Вот брат с сестрой - живущие в нежилой хате; у них на глазах убили родителей. У брата нет руки и ноги - он инвалид. Они живут, ежеминутно ожидая смерти: в любой момент придут их убивать, но одноногому инвалиду не выбраться из этой ловушки. Автор отвозит их до ближайшего райцентра - и дальше мы ничего про них не узнаем - чем они будут жить, где сумеют найти себе пристанище - и сумеют ли вообще. По краю дороги - еле зарытые мертвецы - шеренга за шеренгой. Какое уж тут - “можем повторить”...

Шаров демобилизовался только в 1947 году - из Вены. Вернулся в Москву, поступил на работу в “Огонек”. К ордену Красного Знамени прибавились и другие ордена и медали. В Союз писателей его приняли еще в 42-м. Как фронтовику, танкисту, ему полагалась двухкомнатная квартира, но жена отговорила его и настояла, чтобы брать кооператив: при аресте государственные квартиры сразу же отбирали, а кооперативы, кажется, можно было сохранить за собой. Такой резон, такая аргументация. В этот их кооператив, бивачное жилье, приходили самые разные люди: в Москву возвращались бывшие репрессированные, к Шаровым приезжали друзья, по воспоминаниям Владимира Шарова, сына писателя, который сам стал писателем, - у них был такой специальный диван-книжка, раскладной, и на этом диване могло спать 8 человек.
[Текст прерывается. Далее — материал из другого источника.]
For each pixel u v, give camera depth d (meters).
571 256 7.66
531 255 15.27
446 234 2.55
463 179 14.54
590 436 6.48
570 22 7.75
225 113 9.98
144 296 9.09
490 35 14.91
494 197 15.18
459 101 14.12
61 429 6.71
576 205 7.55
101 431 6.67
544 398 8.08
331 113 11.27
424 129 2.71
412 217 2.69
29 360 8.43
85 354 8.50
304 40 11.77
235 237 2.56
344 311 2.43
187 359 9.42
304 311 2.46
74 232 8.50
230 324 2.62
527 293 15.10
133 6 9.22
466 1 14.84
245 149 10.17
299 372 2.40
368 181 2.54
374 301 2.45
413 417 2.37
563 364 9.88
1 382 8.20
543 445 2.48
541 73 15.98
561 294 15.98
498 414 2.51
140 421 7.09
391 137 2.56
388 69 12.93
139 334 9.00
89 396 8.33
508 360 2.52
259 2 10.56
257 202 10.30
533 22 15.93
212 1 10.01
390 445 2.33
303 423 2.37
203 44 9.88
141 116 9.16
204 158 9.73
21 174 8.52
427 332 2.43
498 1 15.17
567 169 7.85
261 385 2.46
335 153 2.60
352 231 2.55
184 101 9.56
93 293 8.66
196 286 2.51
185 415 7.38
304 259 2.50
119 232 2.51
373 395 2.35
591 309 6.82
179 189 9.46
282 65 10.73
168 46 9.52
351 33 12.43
Жена А. Шарова - Анна Михайловна Ливанова (Шарова) - физик по специальности - была автором ряда книг для подростков, популяризатором науки, они с мужем понимали друг друга очень хорошо: кроме того, для обоих брак был не первым. В их дом приходили друзья - Василий Гроссман, тоже военкор, но в “Красной звезде”, публиковавшийся в “Новом мире”, для которого писал Шаров, Галич… Поэт Борис Чичибабин, переживший многое и настрадавшийся полной мерой, отлученный от официальной литературы, считавший семью Шаровых своими лучшими друзьями, познакомился с ними благодаря концерту Галича. Тот давал концерт у Шаровых - и спросил, можно ли придут и Чичибабины, незнакомые хозяевам. Так завязалась многолетняя дружба опального поэта и “донкихотского человека”, каким увидел его Борис Чичибабин однажды - и навсегда:

“В глухое и стыдное время безгласности и безликости мы оказались единомышленниками, нас многое соединяло. С удивлением и восторгом я узнал, что писатель Шаров, помимо тех, запомнившихся, любимых «новомирских» статей, является автором чудесных сказок для детей и взрослых, сохранивших в себе лучшее от детства,- может быть, последним замечательным сказочником в русской литературе,- и великолепных, острых фантастических повестей, и печальных, горьких и страшных рассказов, автобиографических, исповедальных, психологических - о детстве, о войне, о времени. Но главное было в том, что он все больше и больше открывался нам как «самый прекрасный человек на свете», по крайней мере на «нашем с Лилей свете», в нашей жизни”.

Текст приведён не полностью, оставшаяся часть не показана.